_Task directions_
According to the text on repair regulations relief for small businesses, in what month and year did the IRS adopt final regulations?

_Text provided_
|---|

Repair Regulations Relief for Small Businesses

In Rev. Proc. 2015-20, the IRS substantially simplified the requirements for small businesses to adopt the tangible property regulations (the “repair regulations”) for 2014. The relief allows small businesses to change their accounting methods, to comply with the regulations, without having to apply Code Sec. 481 and without having to file Form 3115, Application for Change in Accounting Method.

The repair regulations are broad and comprehensive, applying to any business that uses tangible property. The regulations totally redo the rules for deducting and capitalizing expenses associated with fixed assets. IRS adopted final regulations in September 2013, effective for tax years beginning on or after January 1, 2014. Taxpayers also have the option of applying the final regulations in 2012 and/or 2013.

Change of accounting method

Taxpayers ordinarily have to file Form 3115 to request IRS consent to change a method of accounting. The IRS provided automatic consent for taxpayers to change their accounting methods to comply with the repair regulations, but this did not relieve taxpayers of the requirement to file Form 3115. Furthermore, taxpayers changing their accounting method must apply Code Sec. 481(a), which requires them to calculate an adjustment to their accounting treatment of the same items for prior years, as if the new method were used in the prior years.

Code Sec. 481 is designed to prevent any duplication of deductions or omission of income upon a change in accounting method.

|---|

Landmark coordinate records:
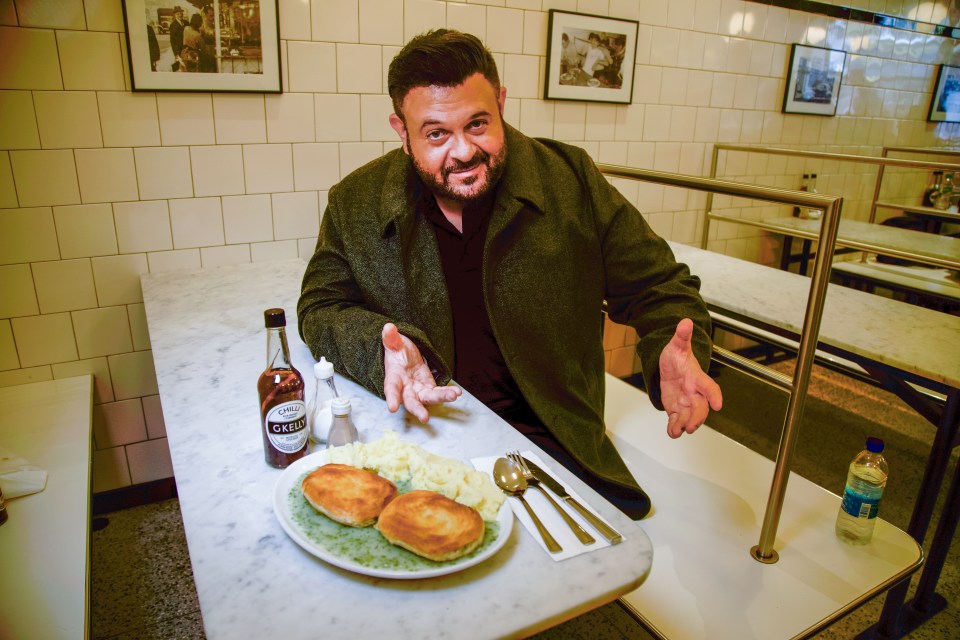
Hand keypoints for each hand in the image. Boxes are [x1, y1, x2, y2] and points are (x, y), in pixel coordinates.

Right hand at [382, 323, 461, 422]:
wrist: (405, 355)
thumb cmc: (397, 351)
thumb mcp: (394, 343)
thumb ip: (391, 338)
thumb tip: (388, 327)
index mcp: (394, 377)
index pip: (391, 388)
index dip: (391, 398)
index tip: (392, 407)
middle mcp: (405, 388)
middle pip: (410, 401)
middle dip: (417, 409)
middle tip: (424, 417)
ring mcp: (418, 390)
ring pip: (428, 398)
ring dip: (441, 398)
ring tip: (453, 396)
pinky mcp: (429, 388)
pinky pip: (438, 392)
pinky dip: (447, 392)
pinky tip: (457, 392)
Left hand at [658, 318, 722, 438]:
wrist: (669, 366)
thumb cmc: (677, 356)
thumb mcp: (677, 345)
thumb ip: (682, 336)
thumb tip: (686, 322)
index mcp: (697, 377)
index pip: (709, 386)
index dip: (713, 395)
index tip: (718, 404)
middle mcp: (694, 393)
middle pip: (700, 408)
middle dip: (697, 417)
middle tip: (690, 426)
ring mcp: (685, 402)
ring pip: (689, 417)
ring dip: (684, 424)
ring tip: (677, 431)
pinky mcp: (676, 409)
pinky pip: (677, 420)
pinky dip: (675, 427)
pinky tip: (672, 432)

|---|

_Problem solution_
September 2013.